HÉRACLÈS T.1 : UN AMOUR PERDU

Italie – 2025 / 2026
Genre : Fantastique, Erotique
Dessinateur : Cosimo Ferri
Scénariste : Cosimo Ferri
Nombre de pages : 64
Éditeur : Tabou BD
Date de sortie : 29 janvier 2026
LE PITCH
Héraclès est le fils illégitime du divin Zeus et d’e l’humaine Alcmène. Furieuse d’avoir été trompée, Héra, son épouse, retourne sa colère contre le fruit de cette union, Héraclès, et décide de l’éliminer en déposant deux serpents dans son berceau mais l’enfant faisant preuve d’une force prématurée, réussit à les étrangler. Héra, folle de rage d’avoir vu son plan échouer, envoie un sort à Héraclès ?
Fort comme un demi-dieu
Désormais bien installé comme le nouveau spécialiste de la mythologie grecque en BD, l’italien Cosimo Ferri poursuit son exploration des plus grands héros de l’antiquité. Après Achille et Ulysse c’est tout naturellement au tour du grand Héraclès (ou Hercule) de bander ses muscles et entamer son épopée annoncée ici en trois tomes.
Comme pour les deux triptyques précédents, Cosimo Ferri continue d’aborder les grandes légendes antiques avec un sérieux indéboulonnable. Toujours nourri par ses études en Art et en Histoire, il aborde ainsi les fameux 12 travaux en se basant généreusement sur les sources les plus anciennes et non les itérations les plus fantasques. Si la raison de ces fameux travaux reste pour l’instant encore nimbée dans quelques brumes oniriques (mais les connaisseurs savent), le reste suit scrupuleusement le déroulement connu, du Lion de Némée au Sanglier d’Erymanthe en passant par la biche au pieds d’airain et l’Hydre de Lerne, mais aussi quelques rencontres plus rarement évoquées avec la belle Athéna ou quelques ondines venant soulager la fatigue des guerriers. Héraclès, plus tragique et torturé que dans les aventures expurgées diffusées partout, n’est en outre pas seul à traverser la Grèce mythique de long en large, il est comme il se doit accompagné de son neveux, jeune et malin, Iolaos. Une excellente manière de réviser ses classiques où l’auteur pousse même le vice jusqu’à placer de nombreuses citations originales en grec (avec traduction en bas de page) comme pour un manuscrit retrouvé.

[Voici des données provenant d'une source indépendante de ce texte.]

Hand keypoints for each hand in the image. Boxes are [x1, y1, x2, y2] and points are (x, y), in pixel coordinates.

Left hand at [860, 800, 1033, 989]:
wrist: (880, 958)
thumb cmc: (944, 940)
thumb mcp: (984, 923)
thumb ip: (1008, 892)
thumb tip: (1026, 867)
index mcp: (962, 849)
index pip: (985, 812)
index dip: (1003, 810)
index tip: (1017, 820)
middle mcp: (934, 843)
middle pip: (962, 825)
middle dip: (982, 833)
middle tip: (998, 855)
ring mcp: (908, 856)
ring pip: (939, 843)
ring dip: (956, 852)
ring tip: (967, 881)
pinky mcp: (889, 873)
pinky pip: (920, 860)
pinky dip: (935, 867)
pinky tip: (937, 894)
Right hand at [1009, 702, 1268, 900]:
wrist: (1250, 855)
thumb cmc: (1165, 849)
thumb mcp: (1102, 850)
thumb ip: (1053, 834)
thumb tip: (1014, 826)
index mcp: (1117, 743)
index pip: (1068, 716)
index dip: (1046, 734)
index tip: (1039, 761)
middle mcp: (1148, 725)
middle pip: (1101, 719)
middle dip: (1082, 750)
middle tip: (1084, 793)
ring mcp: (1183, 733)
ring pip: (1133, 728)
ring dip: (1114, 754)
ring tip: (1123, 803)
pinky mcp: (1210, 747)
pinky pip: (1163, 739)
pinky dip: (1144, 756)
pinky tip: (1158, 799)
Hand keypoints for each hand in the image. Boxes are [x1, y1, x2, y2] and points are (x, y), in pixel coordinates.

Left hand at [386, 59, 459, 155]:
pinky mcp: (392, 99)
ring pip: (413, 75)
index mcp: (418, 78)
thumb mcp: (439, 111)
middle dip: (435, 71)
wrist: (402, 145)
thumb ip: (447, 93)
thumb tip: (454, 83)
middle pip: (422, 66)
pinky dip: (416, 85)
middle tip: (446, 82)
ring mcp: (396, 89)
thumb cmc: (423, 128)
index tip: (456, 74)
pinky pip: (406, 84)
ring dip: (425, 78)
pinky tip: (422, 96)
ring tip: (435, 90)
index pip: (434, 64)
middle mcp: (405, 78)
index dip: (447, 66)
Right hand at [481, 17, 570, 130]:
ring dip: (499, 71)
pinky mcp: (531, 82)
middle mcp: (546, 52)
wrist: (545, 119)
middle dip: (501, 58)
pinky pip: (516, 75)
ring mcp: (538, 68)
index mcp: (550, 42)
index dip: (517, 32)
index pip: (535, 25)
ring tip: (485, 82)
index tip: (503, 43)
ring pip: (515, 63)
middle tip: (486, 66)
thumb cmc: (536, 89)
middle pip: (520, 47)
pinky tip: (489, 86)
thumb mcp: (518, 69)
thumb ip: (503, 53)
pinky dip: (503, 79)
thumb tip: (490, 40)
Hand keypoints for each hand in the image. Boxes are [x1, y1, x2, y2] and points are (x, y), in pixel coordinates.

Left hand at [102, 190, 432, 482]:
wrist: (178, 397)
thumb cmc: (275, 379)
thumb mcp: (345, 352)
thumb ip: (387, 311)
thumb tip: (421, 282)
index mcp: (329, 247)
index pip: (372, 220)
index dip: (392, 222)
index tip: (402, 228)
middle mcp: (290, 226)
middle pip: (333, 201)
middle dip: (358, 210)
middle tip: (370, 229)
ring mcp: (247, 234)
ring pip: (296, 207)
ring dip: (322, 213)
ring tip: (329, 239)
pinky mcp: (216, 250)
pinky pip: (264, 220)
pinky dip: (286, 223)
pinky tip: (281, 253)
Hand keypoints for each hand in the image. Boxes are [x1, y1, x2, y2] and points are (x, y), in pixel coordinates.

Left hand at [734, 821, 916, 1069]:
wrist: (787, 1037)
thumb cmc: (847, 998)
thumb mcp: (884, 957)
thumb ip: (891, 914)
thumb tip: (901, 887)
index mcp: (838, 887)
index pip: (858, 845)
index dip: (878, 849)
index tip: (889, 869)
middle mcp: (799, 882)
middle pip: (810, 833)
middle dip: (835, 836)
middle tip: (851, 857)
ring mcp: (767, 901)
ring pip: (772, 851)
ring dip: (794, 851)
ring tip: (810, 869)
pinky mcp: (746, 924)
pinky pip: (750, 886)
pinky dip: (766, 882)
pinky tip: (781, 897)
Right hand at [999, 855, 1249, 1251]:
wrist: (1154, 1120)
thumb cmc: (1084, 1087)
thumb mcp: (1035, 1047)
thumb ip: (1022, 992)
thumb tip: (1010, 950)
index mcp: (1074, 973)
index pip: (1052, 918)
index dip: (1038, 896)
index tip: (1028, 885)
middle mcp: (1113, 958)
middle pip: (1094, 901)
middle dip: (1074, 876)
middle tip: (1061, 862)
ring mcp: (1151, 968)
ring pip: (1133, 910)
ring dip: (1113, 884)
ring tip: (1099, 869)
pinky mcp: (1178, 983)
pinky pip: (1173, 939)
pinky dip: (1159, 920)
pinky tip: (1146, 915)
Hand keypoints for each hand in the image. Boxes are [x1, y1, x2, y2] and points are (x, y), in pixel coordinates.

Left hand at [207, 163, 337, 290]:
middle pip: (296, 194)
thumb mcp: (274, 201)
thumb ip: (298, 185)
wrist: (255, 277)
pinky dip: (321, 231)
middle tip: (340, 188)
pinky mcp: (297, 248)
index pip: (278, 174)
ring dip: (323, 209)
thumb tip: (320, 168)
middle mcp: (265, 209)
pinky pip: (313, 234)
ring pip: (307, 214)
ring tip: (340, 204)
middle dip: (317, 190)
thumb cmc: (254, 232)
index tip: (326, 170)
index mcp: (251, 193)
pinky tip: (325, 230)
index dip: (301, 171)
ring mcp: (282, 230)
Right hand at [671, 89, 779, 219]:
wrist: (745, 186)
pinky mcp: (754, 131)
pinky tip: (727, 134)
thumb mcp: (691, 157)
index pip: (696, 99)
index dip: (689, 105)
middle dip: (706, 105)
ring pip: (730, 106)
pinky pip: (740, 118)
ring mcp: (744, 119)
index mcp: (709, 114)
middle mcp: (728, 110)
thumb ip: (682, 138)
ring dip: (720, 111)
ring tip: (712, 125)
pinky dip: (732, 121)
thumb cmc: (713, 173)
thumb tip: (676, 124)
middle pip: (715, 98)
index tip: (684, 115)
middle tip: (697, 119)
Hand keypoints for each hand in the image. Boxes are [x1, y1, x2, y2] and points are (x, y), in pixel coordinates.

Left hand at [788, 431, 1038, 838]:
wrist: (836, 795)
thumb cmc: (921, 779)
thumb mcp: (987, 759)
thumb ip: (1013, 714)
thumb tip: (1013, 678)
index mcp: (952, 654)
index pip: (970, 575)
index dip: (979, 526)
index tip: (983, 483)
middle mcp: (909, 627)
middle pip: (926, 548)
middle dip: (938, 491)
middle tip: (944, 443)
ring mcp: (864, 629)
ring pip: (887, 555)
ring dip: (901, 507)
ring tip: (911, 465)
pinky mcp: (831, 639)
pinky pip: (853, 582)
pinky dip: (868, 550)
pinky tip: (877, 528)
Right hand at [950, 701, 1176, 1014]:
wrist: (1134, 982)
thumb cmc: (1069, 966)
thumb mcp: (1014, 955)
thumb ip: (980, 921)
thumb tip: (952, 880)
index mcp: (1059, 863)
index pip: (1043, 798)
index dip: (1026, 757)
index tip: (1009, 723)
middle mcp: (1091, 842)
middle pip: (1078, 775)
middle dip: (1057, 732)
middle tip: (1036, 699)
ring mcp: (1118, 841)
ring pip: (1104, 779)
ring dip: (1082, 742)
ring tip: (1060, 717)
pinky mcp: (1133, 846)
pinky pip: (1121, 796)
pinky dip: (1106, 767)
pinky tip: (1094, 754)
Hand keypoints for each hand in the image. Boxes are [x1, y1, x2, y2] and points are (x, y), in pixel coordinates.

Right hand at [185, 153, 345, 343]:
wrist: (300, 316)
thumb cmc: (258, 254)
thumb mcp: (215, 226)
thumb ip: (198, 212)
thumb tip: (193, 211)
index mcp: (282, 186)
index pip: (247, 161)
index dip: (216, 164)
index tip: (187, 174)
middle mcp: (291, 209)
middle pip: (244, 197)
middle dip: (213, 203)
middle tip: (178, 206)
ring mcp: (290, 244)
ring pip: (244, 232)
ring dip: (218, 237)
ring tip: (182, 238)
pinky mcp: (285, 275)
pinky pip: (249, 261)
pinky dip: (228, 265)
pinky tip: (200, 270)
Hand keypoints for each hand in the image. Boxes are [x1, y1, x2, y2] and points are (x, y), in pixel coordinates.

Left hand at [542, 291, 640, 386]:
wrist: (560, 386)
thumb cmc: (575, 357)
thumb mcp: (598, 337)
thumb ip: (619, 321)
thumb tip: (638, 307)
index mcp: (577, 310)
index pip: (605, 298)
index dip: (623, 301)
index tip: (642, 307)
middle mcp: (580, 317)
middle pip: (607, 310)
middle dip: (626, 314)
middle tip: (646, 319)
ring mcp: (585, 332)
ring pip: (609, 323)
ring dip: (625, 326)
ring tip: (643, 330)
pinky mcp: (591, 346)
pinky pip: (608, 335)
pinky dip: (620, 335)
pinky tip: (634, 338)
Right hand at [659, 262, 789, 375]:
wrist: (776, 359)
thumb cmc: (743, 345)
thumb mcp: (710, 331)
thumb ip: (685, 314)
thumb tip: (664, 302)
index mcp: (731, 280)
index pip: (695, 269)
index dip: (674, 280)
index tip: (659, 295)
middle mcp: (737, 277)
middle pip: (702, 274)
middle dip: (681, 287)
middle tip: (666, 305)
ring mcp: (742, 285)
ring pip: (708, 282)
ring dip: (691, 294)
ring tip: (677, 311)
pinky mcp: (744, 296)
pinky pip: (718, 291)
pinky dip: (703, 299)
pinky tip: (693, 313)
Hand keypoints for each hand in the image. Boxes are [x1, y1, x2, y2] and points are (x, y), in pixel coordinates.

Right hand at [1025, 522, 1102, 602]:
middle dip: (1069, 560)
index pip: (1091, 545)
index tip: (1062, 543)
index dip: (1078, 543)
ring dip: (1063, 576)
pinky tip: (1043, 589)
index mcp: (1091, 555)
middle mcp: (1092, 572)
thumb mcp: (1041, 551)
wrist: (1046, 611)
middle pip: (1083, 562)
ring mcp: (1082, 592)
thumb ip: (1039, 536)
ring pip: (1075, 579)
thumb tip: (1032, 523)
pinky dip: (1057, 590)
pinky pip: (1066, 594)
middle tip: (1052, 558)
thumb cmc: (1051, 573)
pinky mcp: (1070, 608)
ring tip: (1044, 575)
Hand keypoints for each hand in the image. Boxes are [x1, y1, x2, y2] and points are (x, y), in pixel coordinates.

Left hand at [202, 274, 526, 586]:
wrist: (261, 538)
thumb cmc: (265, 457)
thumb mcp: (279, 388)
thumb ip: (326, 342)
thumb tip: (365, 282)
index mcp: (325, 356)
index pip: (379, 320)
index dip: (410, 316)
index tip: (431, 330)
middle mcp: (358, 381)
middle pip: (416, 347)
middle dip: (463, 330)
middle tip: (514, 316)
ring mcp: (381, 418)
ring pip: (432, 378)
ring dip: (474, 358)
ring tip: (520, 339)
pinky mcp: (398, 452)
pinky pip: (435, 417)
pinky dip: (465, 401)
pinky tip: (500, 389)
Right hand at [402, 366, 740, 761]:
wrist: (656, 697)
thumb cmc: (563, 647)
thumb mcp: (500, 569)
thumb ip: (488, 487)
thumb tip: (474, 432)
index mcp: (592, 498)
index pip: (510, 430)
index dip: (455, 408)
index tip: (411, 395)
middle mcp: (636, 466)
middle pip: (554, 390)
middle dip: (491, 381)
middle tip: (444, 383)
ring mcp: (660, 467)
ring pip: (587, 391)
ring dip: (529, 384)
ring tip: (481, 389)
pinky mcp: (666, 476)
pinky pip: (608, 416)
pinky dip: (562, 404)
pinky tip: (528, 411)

Petits hobbys et autres travaux
Cette volonté de classicisme est naturellement portée avec autant de force par les illustrations de l’artiste qui ne s’essaye pas aux expérimentations ou aux effets trop alambiqués, préférant un découpage bien plus sobre, assez théâtral souvent, qui vient titiller les souvenirs des péplums d’antan (attitude, costumes, décors épurés…) mais aussi les vieux livres d’histoire. Avec ses lavis à l’acrylique, ses drapés soignés et ses anatomies statufiées, Cosimo Ferri inscrit son album dans le marbre, chaque personnage faisant preuve de prestance, d’une beauté parfaite et presque divine, reflet logique d’un temps où hommes et dieux cohabitaient gaiement. Ils ne faisaient d’ailleurs pas que cohabiter. Après avoir été édité dans une version relativement chaste sous le titre Un Nouveau Destin chez Graph Zeppelin, l’album revient ici avec Tabou dans sa forme intégrale avec une bonne quinzaine de pages qui explorent nettement plus frontalement les passions et les pratiques de ces grands personnages. Les trois nuits de passion entre Alcmène et le terrible Zeus déguisé en Amphitryon, les caresses effectuées par une ondine généreuse sur un Héraclès épuisé par ses batailles ou la découverte par Iolaos des plaisirs offerts par un jeune éphèbe, viennent colorer le récit d’un érotisme plus qu’appuyé. Des scènes de sexe sans détour qui dans leurs détails pornographiques n’apportent cependant pas grand-chose à l’histoire, mais satisferont certainement les érotomanes érudits.